The United Nations Security Council’s Sanctions Committee on North Korea has accused the nation of money laundering through a Hong Kong-based Blockchain firm.
As per a report by a South Korean newspaper, the council investigated on various strategies reportedly used by the country to evade sanctions through cryptocurrencies and other means. Moreover, the report claims the north used the blockchain-based shipping and logistics firm Marine China to bypass international sanctions for laundering stolen cryptocurrency.
Furthermore, the company is reportedly owned by Julian Kim who goes by the alias Tony Walker. The report claims that Kim, the sole investor in the firm; hired another person to head the firm; as he tried to withdraw funds from banks in Singapore a couple of times.
Moreover, the country made it difficult to track the funds; by exchanging them to fiat through at least 5,000 separate transactions in several nations. Per the report, North Korea also uses a method called “spear-phishing” to launch precision attacks. The UN estimates 17 nations have been victims of these precision attacks over the past three years. This includes Bangladesh in 2016.
Additionally, the report claims North Korean hackers have devised a malicious code; to transfer stolen Bitcoin to a server at Pyongyang’s Kim II-Sung University.

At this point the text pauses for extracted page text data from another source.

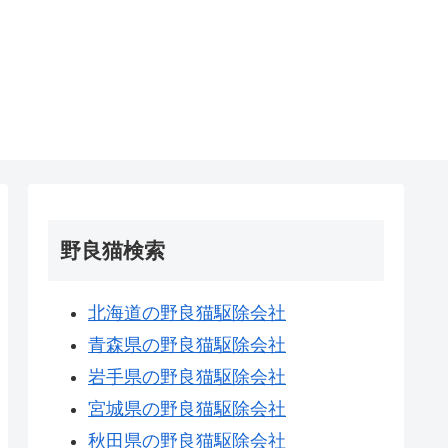
野良猫検索
北海道の野良猫駆除会社
青森県の野良猫駆除会社
岩手県の野良猫駆除会社
宮城県の野良猫駆除会社
秋田県の野良猫駆除会社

North Korea Has Refuted the Allegations
Previously, the UN had reported that the nation stole $2 billion from banks and cryptocurrency exchanges; through hackers to fund its weapons of mass destruction program. However, a spokesperson from the National Coordination Committee of the Democratic People’s Republic of Korea (DPRK); branded the allegations as “sheer lie”.
“Such a fabrication by the hostile forces is nothing but a sort of a nasty game aimed at tarnishing the image of our republic and finding justification for sanctions and pressure campaign against DPRK,” the spokesperson said.
In conclusion, North Korea is in the early stages of developing its own cryptocurrency to “avoid international sanctions and circumvent the U.S.-dominated global financial system.”